Der Titel des LaG-Magazins im April verweist bereits darauf, dass Gedenkstätten an ehemaligen Orten nationalsozialistischen Terrors ihre eigene(n) Geschichte(n) haben. Diese sind mit vielen Ambivalenzen verbunden: mit den Kämpfen ehemals Verfolgter um Anerkennung und Gedenken – häufig gegen Mehrheiten in den postnationalsozialistischen Gesellschaften, die zu vergessen suchten – ebenso wie mit erinnerungs- bzw. geschichtspolitischen Engagements von Aktivist*innen. Und sie sind in der Bundesrepublik erst spät verknüpft mit staatlichem Engagement, das bis heute nicht frei von geschichtspolitischen Instrumentalisierungen ist, während die DDR als „per se antifaschistischer Staat“ jede Verantwortung für die NS-Verbrechen ablehnte – diese Politik war nicht zwangsläufig von ehemaligen Tätern getragen, sondern von Menschen, die selbst als Sozialist*innen, Kommunist*innen oder als Jüdinnen*Juden verfolgt wurden. In Österreich wiederum bildete die Erzählung vermeintlich „das erste Opfer Hitlers“ gewesen zu sein, die Grundlage für Erinnerungsverweigerung und Anerkennung von eigener Schuld. Die Auseinandersetzung mit Gedenkstättengeschichte(n) ist deshalb nicht selbstbezüglich. Sie kann vielmehr den komplexen Fortgang von Geschichte aufzeigen und so ein gesellschaftliches Reflexionsangebot machen.

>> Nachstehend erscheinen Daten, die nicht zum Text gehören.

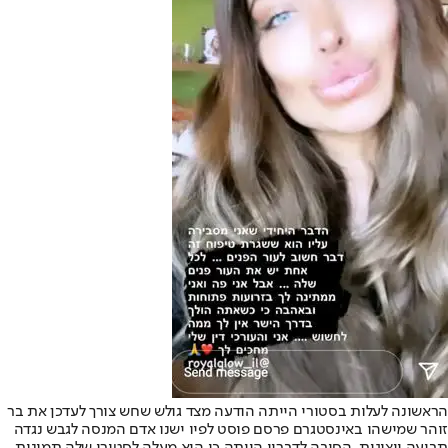
הראשונה לעלות בסטורי הייתה הודעה מצד גולש שחש צורך לעדכן את בר
זוהר שמישהו באינסטגרם פרסם פוסט לפיו ישנו אדם המנסה לגבש נגדה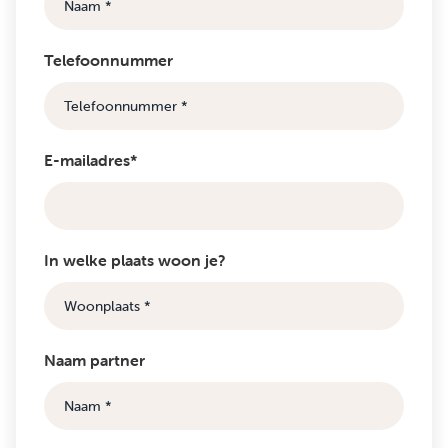
Telefoonnummer
E-mailadres*
In welke plaats woon je?
Naam partner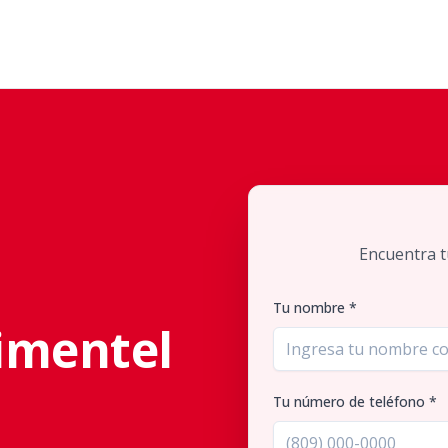
Encuentra t
Tu nombre *
imentel
Tu número de teléfono *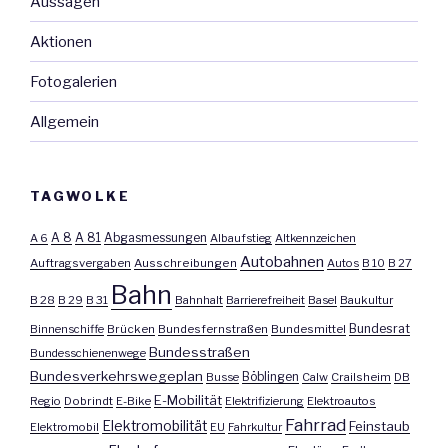
Aussagen
Aktionen
Fotogalerien
Allgemein
TAGWOLKE
A 8
A 81
A 6
Abgasmessungen
Albaufstieg
Altkennzeichen
Autobahnen
Auftragsvergaben
Ausschreibungen
Autos
B 10
B 27
Bahn
B 28
B 29
B 31
Bahnhalt
Barrierefreiheit
Basel
Baukultur
Bundesrat
Binnenschiffe
Brücken
Bundesfernstraßen
Bundesmittel
Bundesstraßen
Bundesschienenwege
Bundesverkehrswegeplan
Busse
Böblingen
Calw
Crailsheim
DB
E-Mobilität
Regio
Dobrindt
E-Bike
Elektrifizierung
Elektroautos
Fahrrad
Elektromobilität
Feinstaub
Elektromobil
EU
Fahrkultur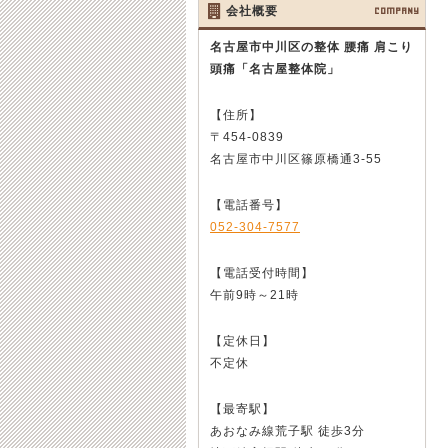
会社概要
COMPANY
名古屋市中川区の整体 腰痛 肩こり
頭痛
「名古屋整体院」
【住所】
〒454-0839
名古屋市中川区篠原橋通3-55
【電話番号】
052-304-7577
【電話受付時間】
午前9時～21時
【定休日】
不定休
【最寄駅】
あおなみ線荒子駅 徒歩3分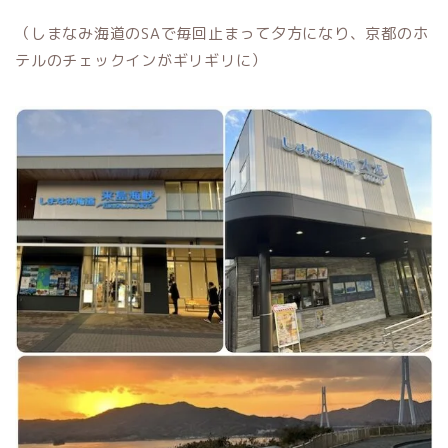
（しまなみ海道のSAで毎回止まって夕方になり、京都のホ
テルのチェックインがギリギリに）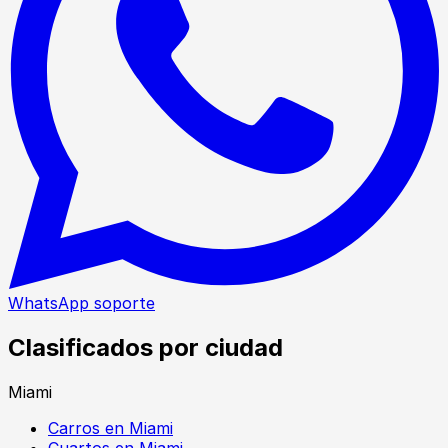
WhatsApp soporte
Clasificados por ciudad
Miami
Carros en Miami
Cuartos en Miami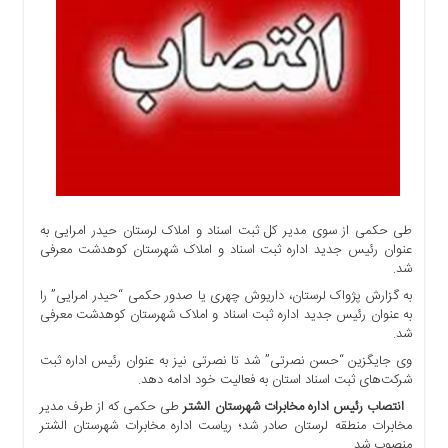
اجتماعی
سیاسی
اقتصادی
ورزشی
فرهنگی
و
هنری
علمی
و
طی حکمی از سوی مدیر کل ثبت اسناد و املاک لرستان حیدر امرایی به
آموزشی
عنوان رئیس جدید اداره ثبت اسناد و املاک شهرستان کوهدشت معرفی
شد.
دسترسی
سریع
به گزارش پژواک لرستان، داریوش چهری یا صدور حکمی “حیدر امرایی” را
به عنوان رئیس جدید اداره ثبت اسناد و املاک شهرستان کوهدشت معرفی
ارتباط
شد.
با
ما
وی جایگزین “حسن نصرتی” شد تا نصرتی نیز به عنوان رئیس اداره ثبت
شرکت‌های ثبت اسناد استان به فعالیت خود ادامه دهد.
برگه
انتصاب رئیس اداره مخابرات شهرستان الشتر
طی حکمی که از طرف مدیر
نمونه
مخابرات منطقه لرستان صادر شد؛ ریاست اداره مخابرات شهرستان الشتر
تعرفه
منصوب شد.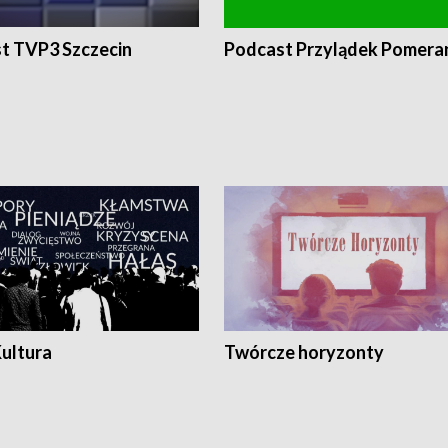
t TVP3 Szczecin
Podcast Przylądek Pomera
Kultura
Twórcze horyzonty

Gemeinsam mit der Bundeszentrale für politische Bildung organisiert die KZ-Gedenkstätte Neuengamme die Tagung „Gedenkstättengeschichte(n). Gedenkstätten in postnationalsozialistischen Gesellschaften von 1945 bis heute – Bestandsaufnahmen und Perspektiven“, die vom 12. bis 14. Mai in Hamburg stattfindet. In diesem Zusammenhang erscheint auch dieses LaG-Magazin, das die Tagung vorbereiten und begleiten soll.
Frederik Schetter stellt den Zusammenhang von politischer Bildung und Gedenkstättengeschichte(n) her und diskutiert, wie Gedenkstättengeschichte zu einem Verständnis von Gewordensein von Geschichte in Bildungskontexten beitragen kann.
Cornelia Siebeck geht der Frage nach, ob es sich bei der Geschichte von Gedenkstätten an historischen Orten ehemaliger Konzentrationslager um eine abgeschlossene Nachgeschichte handelt. Schlaglichtartig zeigt sie die Veränderungen der Gedenkstätten auf.
In einem über E-Mails organisierten Gespräch haben sich Andrea Genest, Elke Gryglewski, Jonas Kühne, Norbert Reichling und Heidemarie Uhl über ihre Erfahrungen in Gedenkstätten und zur Relevanz von Gedenkstättengeschichte(n) ausgetauscht.
Im Besprechungsteil stellt Thomas Hirschlein mit dem Sammelband von Detlef Garbe „Die vergessenen KZs? Gedenkstätten für die Opfer des NS-Terrors in der Bundesrepublik“ aus dem Jahr 1983 eine frühe Grundlagenarbeit zu Gedenkstätten vor.
Pascal Beck bespricht ebenfalls ein für die Auseinandersetzung mit Geschichts- und Erinnerungspolitik klassisches Buch. Er hat sich mit Bernd Eichmanns „Versteinert, Verharmlost, Vergessen. KZ-Gedenkstätten in der Bundesrepublik Deutschland“ aus dem Jahr 1985 auseinandergesetzt.
Thomas Hirschlein und Ingolf Seidel stellen eine Auswahl von Informationen und Bildungsangeboten verschiedener Gedenkstätten zur Auseinandersetzung mit deren Geschichte nach 1945 vor.
Eine von kommentierte Cornelia Siebeck kommentierte Literaturliste ergänzt die beiden Rezensionen und gibt Tipps zum Weiterlesen.